» Material to process:

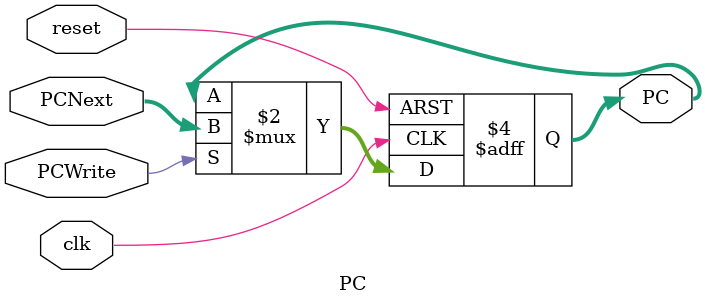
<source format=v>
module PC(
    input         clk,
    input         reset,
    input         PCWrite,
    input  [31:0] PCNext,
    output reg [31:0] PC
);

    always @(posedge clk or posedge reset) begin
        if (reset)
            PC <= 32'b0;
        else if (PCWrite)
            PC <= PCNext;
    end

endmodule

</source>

==

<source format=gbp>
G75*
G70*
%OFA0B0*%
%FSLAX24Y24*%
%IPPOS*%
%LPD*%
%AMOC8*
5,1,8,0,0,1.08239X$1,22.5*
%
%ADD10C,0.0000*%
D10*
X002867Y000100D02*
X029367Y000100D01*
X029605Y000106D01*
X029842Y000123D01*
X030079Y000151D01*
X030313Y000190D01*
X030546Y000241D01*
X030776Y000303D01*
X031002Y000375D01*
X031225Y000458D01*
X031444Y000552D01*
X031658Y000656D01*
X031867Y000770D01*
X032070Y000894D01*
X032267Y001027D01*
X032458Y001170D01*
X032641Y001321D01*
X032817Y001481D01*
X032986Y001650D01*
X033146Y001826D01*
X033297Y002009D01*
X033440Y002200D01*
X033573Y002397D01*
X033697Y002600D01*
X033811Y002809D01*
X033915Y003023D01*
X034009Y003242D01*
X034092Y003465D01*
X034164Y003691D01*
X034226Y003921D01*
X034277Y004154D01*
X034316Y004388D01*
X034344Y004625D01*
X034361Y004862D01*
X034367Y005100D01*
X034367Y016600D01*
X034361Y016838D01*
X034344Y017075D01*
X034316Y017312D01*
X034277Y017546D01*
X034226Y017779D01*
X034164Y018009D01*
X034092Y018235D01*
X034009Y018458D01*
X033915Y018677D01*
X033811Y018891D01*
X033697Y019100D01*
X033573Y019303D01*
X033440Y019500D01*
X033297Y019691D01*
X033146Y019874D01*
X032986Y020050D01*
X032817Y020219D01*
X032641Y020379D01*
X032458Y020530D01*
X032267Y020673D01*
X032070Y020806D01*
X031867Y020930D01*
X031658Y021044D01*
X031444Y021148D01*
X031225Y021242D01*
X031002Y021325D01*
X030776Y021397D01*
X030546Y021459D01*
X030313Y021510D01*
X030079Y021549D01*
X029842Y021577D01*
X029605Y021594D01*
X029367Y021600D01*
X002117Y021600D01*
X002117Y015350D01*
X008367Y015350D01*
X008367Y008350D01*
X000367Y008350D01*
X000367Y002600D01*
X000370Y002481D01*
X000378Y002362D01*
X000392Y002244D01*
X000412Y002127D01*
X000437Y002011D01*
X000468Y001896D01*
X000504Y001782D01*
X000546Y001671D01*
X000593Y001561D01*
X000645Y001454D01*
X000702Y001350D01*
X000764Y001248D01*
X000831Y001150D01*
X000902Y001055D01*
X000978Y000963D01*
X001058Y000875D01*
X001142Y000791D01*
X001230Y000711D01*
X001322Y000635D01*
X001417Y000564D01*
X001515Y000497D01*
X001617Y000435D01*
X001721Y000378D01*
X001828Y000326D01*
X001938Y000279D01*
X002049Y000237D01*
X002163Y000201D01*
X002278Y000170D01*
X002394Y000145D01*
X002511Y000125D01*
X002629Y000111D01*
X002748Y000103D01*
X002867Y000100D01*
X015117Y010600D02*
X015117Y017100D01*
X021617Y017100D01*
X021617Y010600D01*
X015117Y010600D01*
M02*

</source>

» Problem to work on:
Only lines with the word "source" are wanted; pull each of them from the records.

» Problem solution:
<source format=v>
</source>
<source format=gbp>
</source>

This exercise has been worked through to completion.